● Exercise instructions:
Would you please transcribe, exactly as written, the lines of the entries below starting at the one that holds "middle tip: (550, 528)" and ending at the one that holds "pinky tip: (425, 458)", both included?
━━━━━━━━━━━━━━━━━━━━━━━━━━━━━━
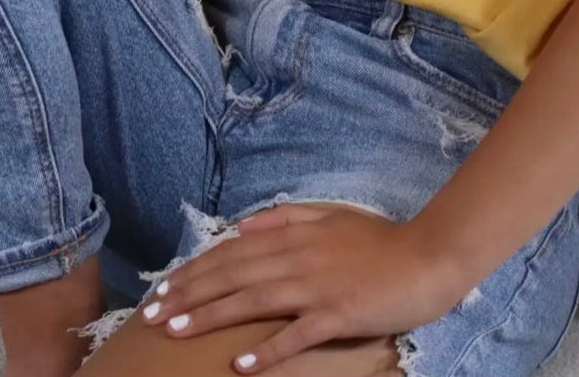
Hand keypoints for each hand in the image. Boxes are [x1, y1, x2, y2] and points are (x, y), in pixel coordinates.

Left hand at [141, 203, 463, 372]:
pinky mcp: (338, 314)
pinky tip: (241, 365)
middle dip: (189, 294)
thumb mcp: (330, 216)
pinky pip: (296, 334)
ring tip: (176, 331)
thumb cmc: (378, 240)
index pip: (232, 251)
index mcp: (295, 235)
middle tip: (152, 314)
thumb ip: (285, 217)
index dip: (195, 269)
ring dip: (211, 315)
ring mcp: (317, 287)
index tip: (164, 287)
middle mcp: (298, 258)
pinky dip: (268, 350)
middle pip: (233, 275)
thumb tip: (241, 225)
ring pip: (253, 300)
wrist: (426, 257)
━━━━━━━━━━━━━━━━━━━━━━━━━━━━━━
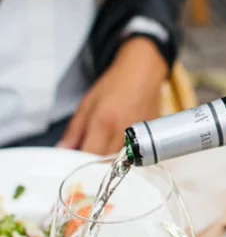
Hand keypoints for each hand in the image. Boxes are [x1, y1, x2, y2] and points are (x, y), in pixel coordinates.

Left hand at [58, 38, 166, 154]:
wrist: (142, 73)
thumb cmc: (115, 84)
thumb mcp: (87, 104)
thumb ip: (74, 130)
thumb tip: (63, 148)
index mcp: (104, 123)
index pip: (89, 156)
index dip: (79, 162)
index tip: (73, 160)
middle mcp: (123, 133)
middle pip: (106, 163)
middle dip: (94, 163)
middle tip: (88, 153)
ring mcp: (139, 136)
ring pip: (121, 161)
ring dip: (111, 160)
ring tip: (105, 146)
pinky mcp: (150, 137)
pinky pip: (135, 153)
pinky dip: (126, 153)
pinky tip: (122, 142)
━━━━━━━━━━━━━━━━━━━━━━━━━━━━━━
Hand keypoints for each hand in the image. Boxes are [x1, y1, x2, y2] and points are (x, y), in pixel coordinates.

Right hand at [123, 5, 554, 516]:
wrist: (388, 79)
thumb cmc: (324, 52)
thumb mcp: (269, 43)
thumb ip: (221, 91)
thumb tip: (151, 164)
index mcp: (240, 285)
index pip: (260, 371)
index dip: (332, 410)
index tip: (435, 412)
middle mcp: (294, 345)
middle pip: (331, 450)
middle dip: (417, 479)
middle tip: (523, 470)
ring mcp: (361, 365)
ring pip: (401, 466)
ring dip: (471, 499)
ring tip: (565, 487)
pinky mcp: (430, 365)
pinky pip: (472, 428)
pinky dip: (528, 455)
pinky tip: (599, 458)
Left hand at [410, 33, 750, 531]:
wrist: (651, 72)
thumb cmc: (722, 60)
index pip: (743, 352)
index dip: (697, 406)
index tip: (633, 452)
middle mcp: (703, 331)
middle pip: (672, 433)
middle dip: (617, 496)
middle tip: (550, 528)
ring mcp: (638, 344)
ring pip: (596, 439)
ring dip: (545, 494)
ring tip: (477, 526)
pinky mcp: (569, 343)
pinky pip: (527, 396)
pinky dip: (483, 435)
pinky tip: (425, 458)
━━━━━━━━━━━━━━━━━━━━━━━━━━━━━━
● Solved exercise:
middle tip: (550, 528)
ring mcp: (638, 344)
ring pip: (596, 439)
ring dip: (545, 494)
ring tip: (477, 526)
pinky mcp: (569, 343)
pinky pip: (527, 396)
pinky dip: (483, 435)
pinky tip: (425, 458)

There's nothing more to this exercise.